Las lenguas románicas, o romances, derivadas del latín son el portugués (galaico-portugués), español, catalán, italiano, sardo (de Cerdeña), francés (de la lengua de Oil), provenzal (de la lengua de Oc), romanche, o reto-romano (hablado en ciertas regiones de Suiza) y rumano. Ahora hay estudiosos que incluyen el ladino (similar al español antiguo) hablado por los sefardíes, expulsados de Sefarad (España), en 1492 por los Reyes Católicos, poco después de que estos vencieran a Boabdil, el último rey moro de Granada (de la dinastía nazarí).
Para ser doctor en Filología Románica se necesitan muchos estudios, y Francisco, ya licenciado en Letras, obtuvo ese título en una universidad de España. Tras lograrlo regresó a Guatemala a compartir sus conocimientos con sus estudiantes que lo recuerdan con gran cariño. Nunca fui su alumna en la cátedra universitaria (estudié con el inolvidable doctor Salvador Aguado en la UFM), lo conocí en la Academia Guatemalteca de la Lengua Española, de la que mi padre, Tácito Molina Martínez, era miembro y desde entonces simpatizamos. Confieso que me colaba a ese recinto del bien hablar siempre que podía, a los actos especiales o de ingreso de nuevos académicos.

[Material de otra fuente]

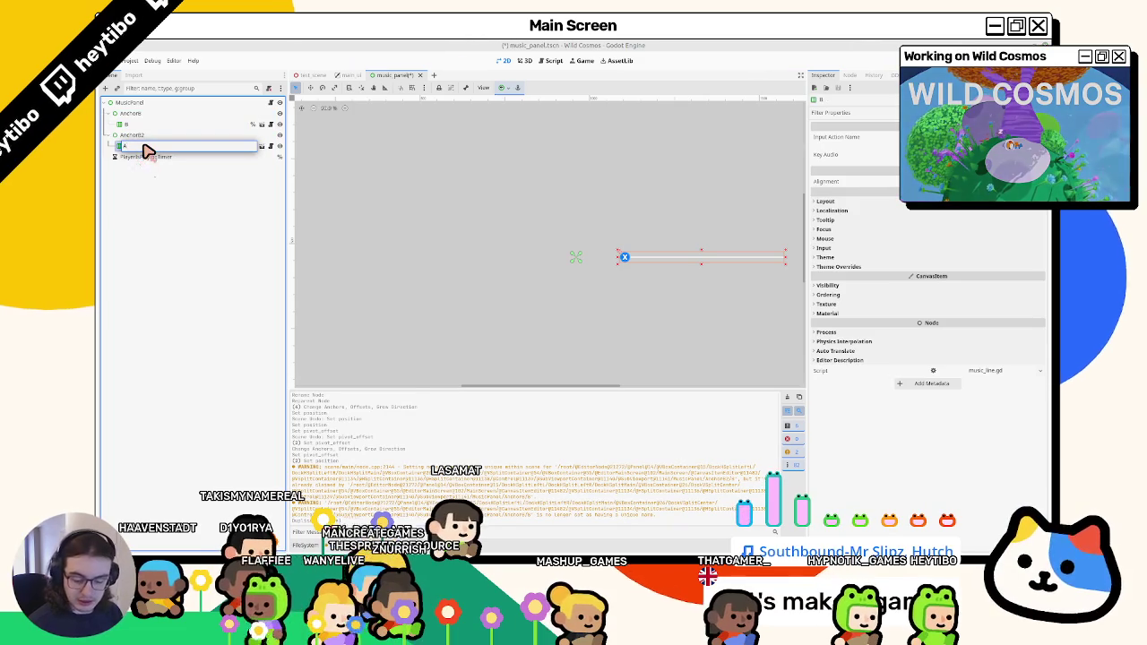
click(134, 135)
right_click(191, 138)
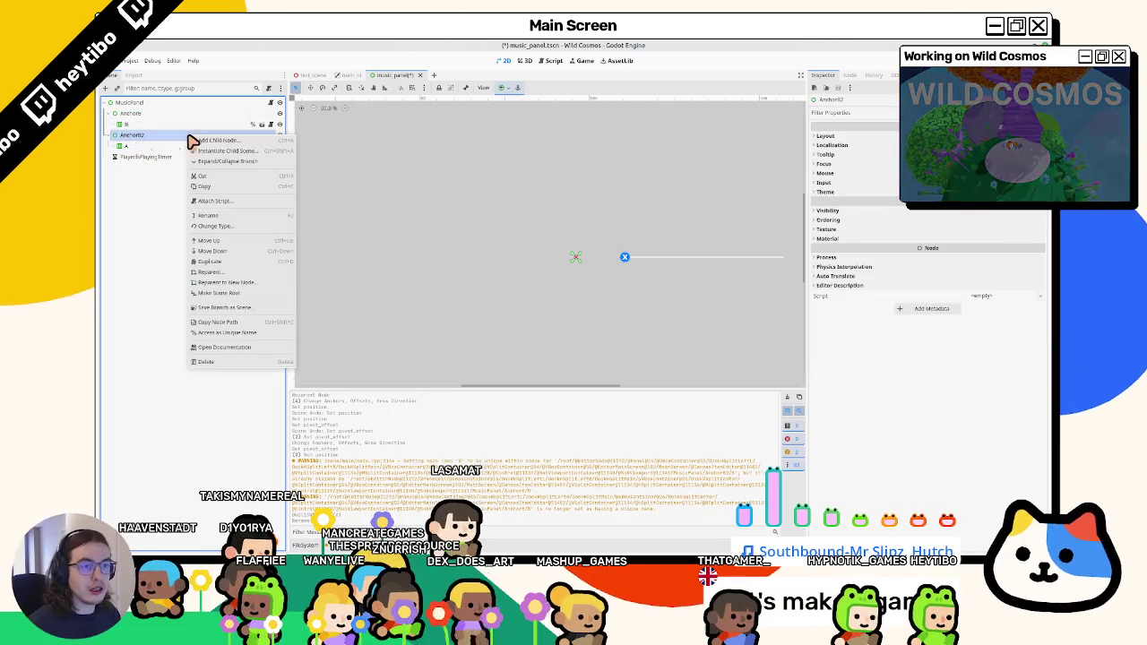
click(179, 141)
click(178, 139)
key(Return)
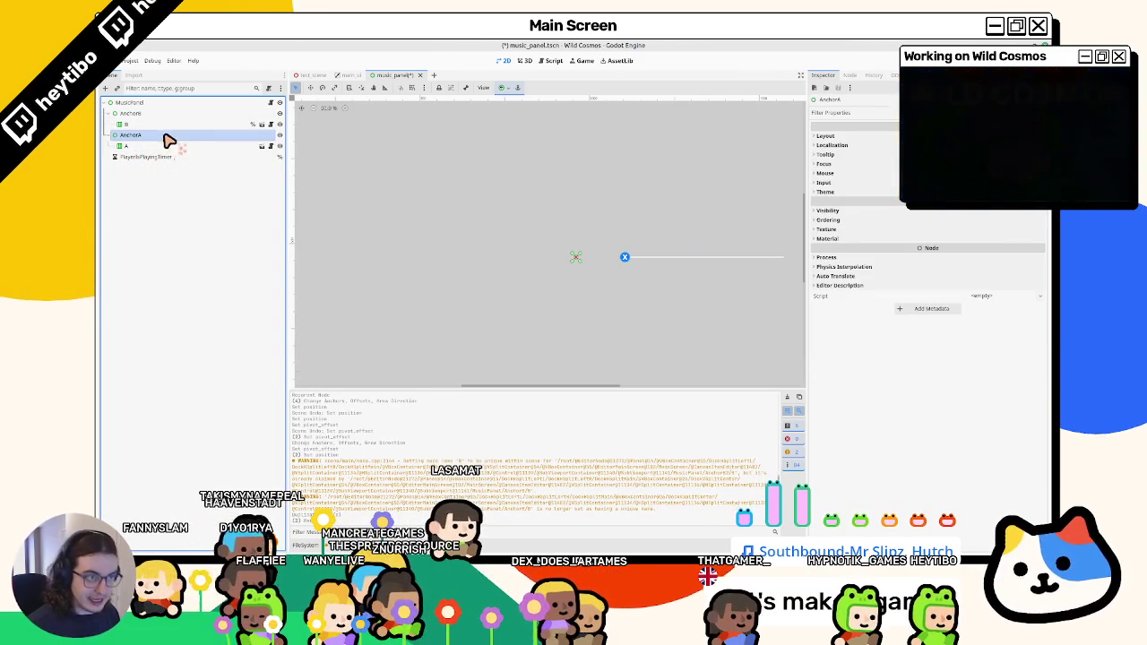
right_click(175, 136)
right_click(174, 147)
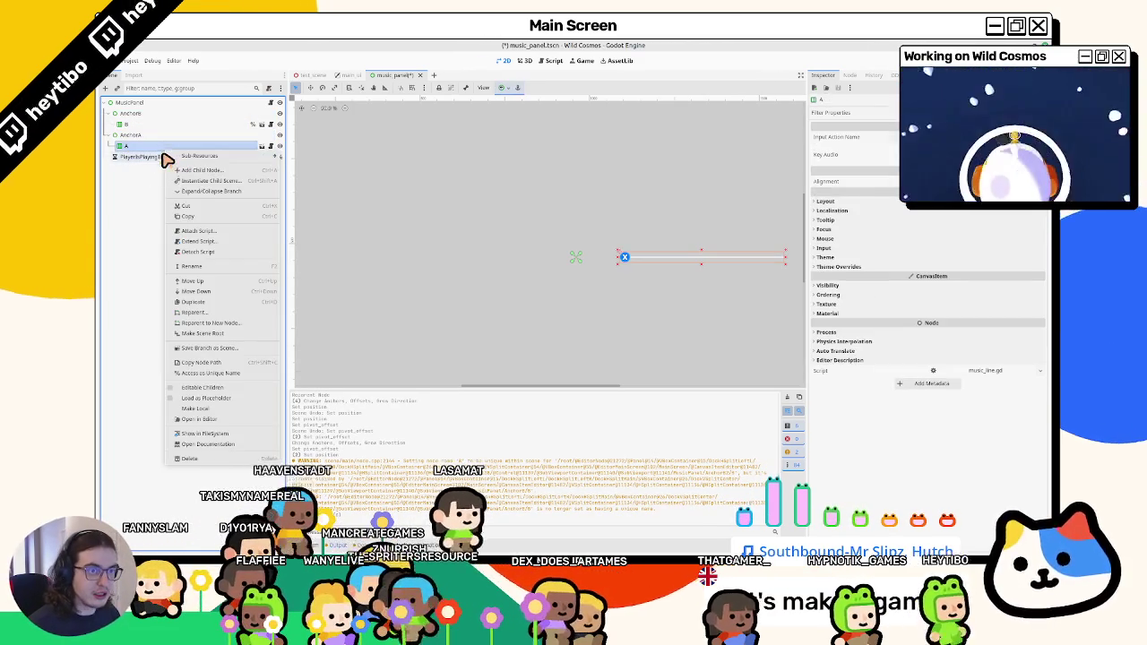
click(194, 372)
Rotate AnchorA so A points down, then duplicate it twice, rotating the copies left and up.
click(130, 134)
click(321, 88)
drag(560, 222, 538, 132)
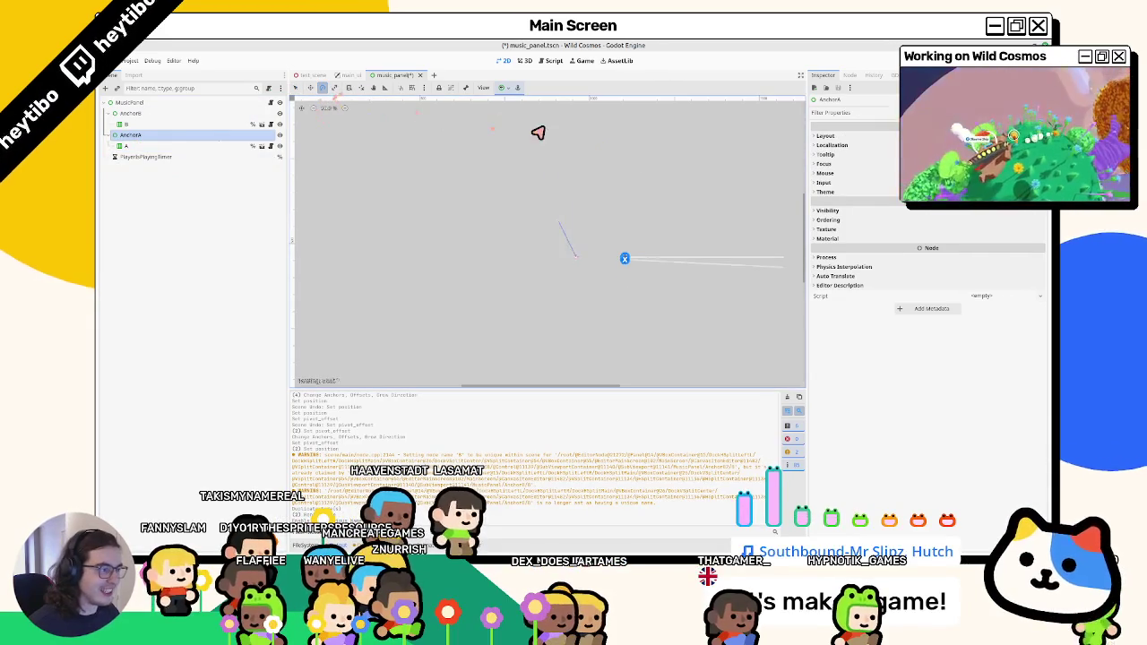
drag(682, 204, 619, 203)
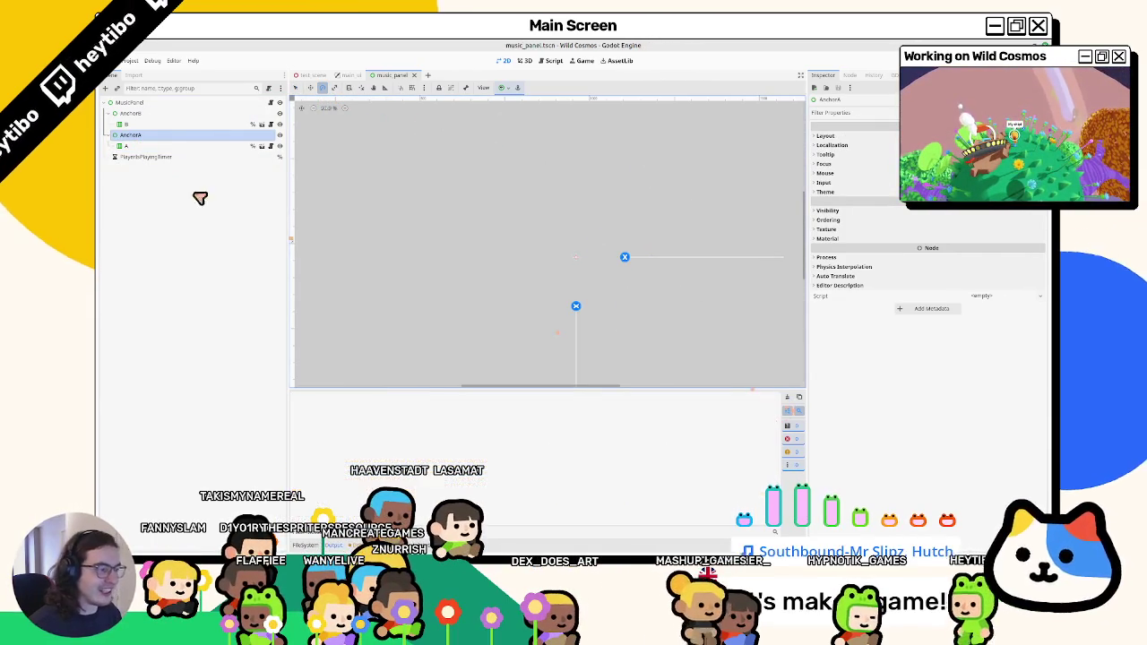
key(ctrl+d)
mouse_move(502, 251)
mouse_down()
mouse_move(568, 176)
mouse_move(647, 274)
mouse_move(650, 238)
mouse_up()
key(ctrl+d)
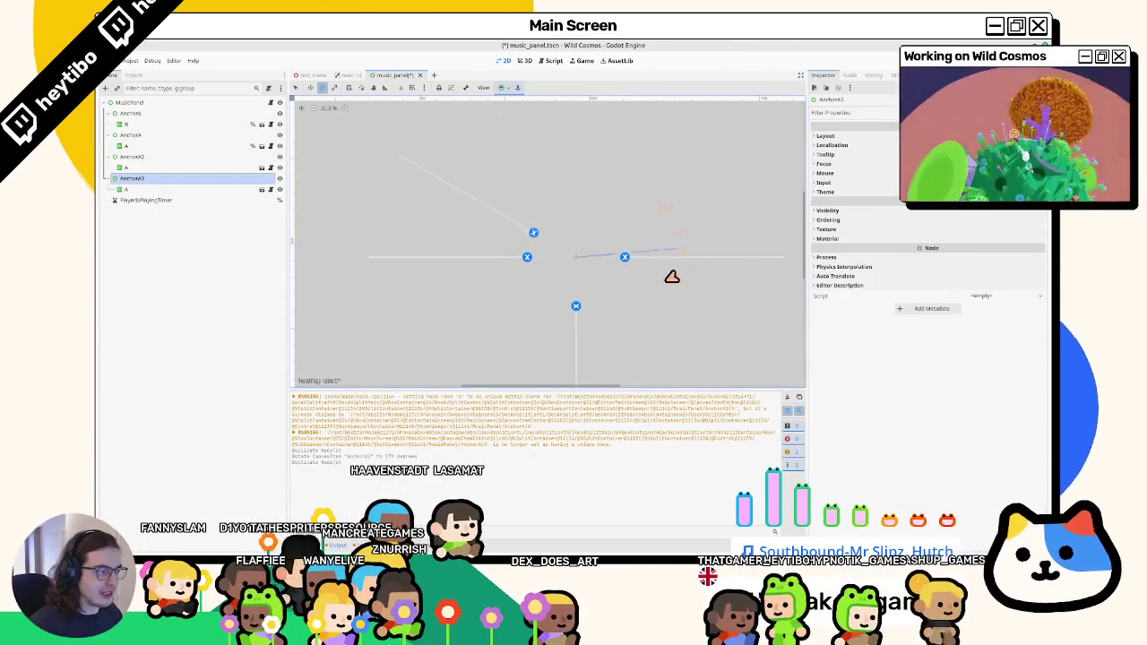
drag(616, 317, 617, 317)
Rename the anchor copies to AnchorX and AnchorY and the line under AnchorY to Y.
click(153, 159)
click(162, 157)
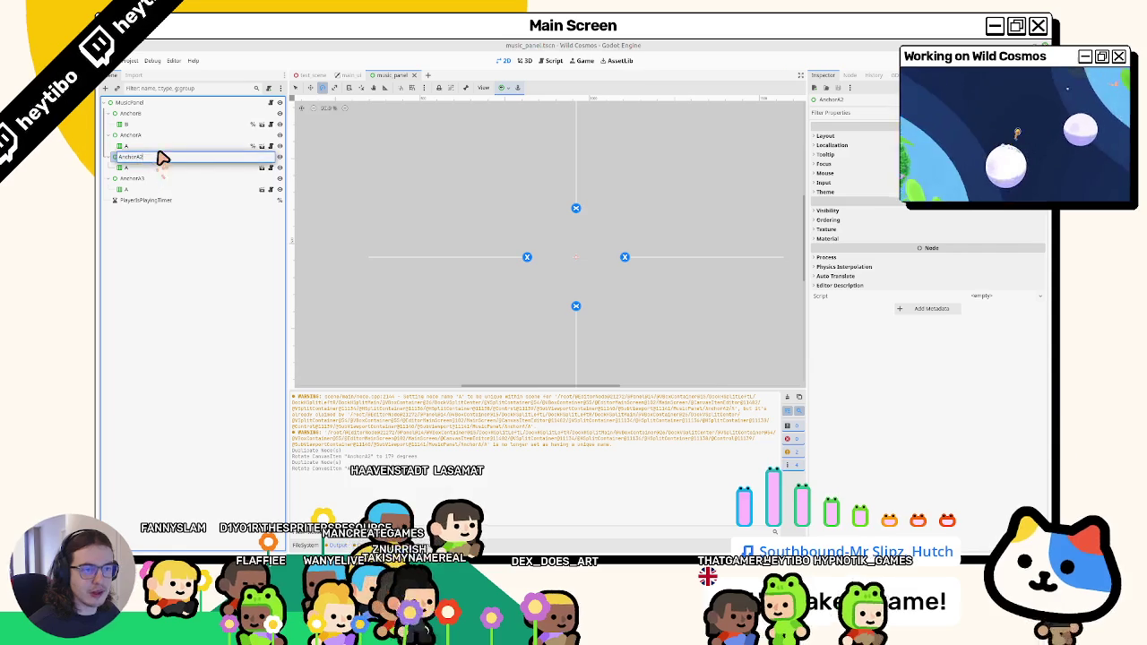
text(X)
key(Return)
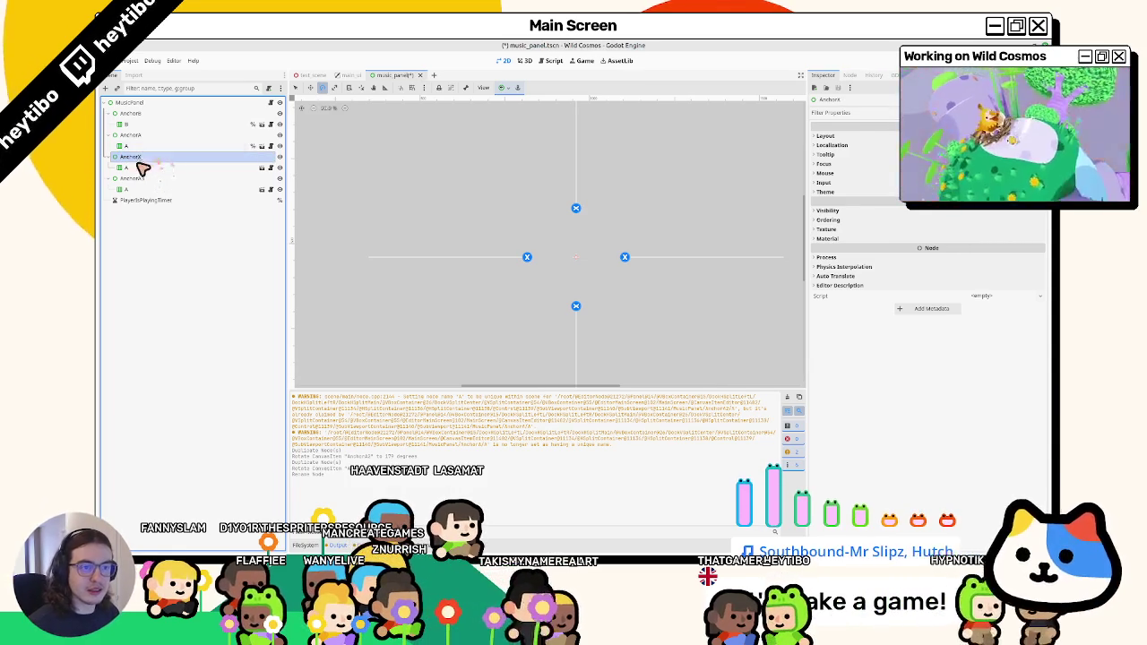
click(148, 179)
click(199, 182)
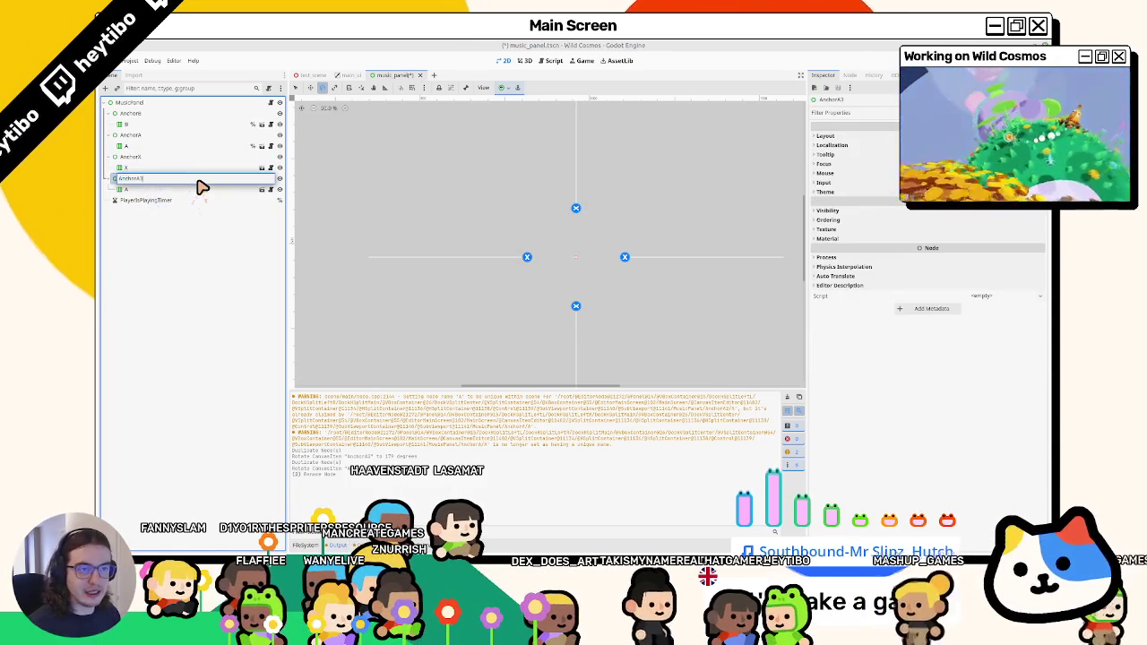
key(Return)
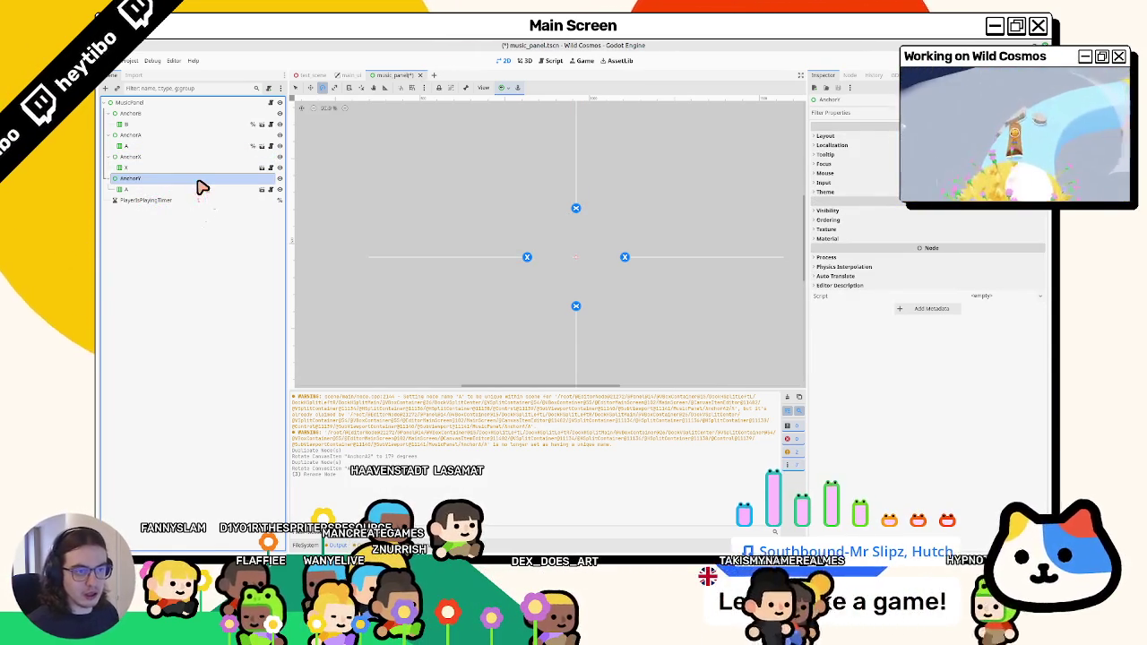
click(179, 189)
click(179, 189)
key(Escape)
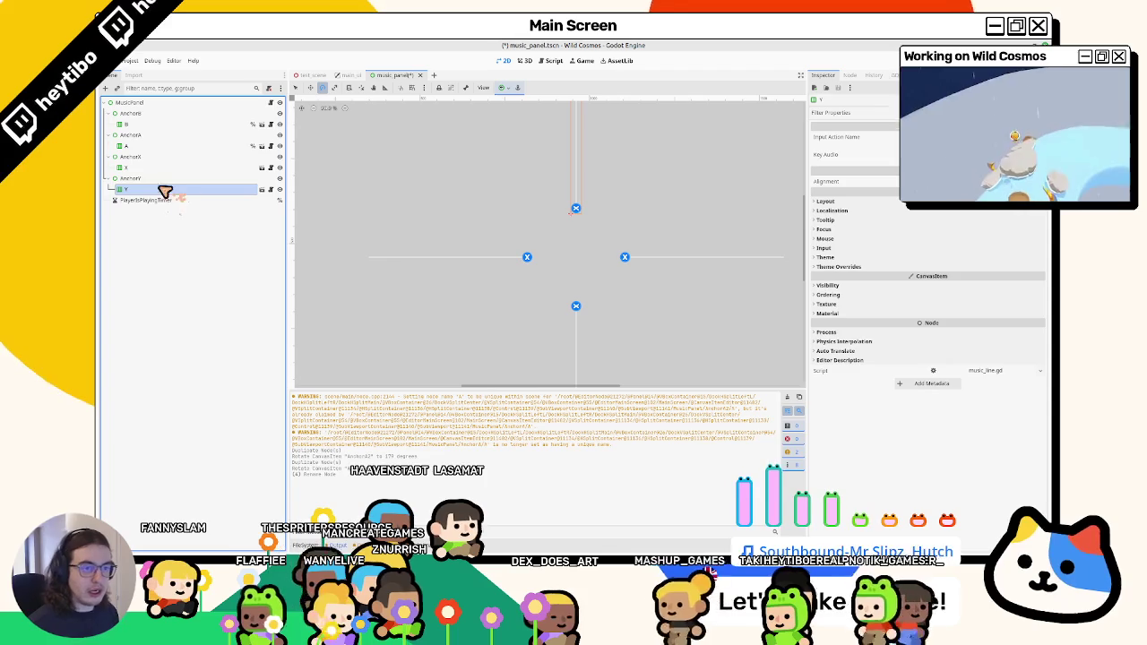
Enable Access as Unique Name on lines X and Y, then save the scene.
ctrl+click(140, 169)
ctrl+click(141, 146)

En uno de sus textos encontré cómo reconocer con una fórmula sencilla la diferencia entre el dequeísmo y el queísmo (conmutando por “eso” y “de eso”). No pocas veces la expliqué en clases y la cité en mis columnas con sus ejemplos tan claros y fáciles de comprender. Hubo una ocasión en que me platicó sobre el origen de una leyenda que relataron dos famosos escritores, uno peruano y otro guatemalteco, y nunca llegamos a un acuerdo. Él creía que uno había copiado al otro; yo, que la leyenda era conocida en ambos países. Solía felicitarme a menudo por mis columnas de gramática y yo se lo agradecía sobremanera, porque quien me hablaba era una autoridad en la materia.
Ahora se ha ido, y deja un gran legado, tanto en literatura como en lingüística.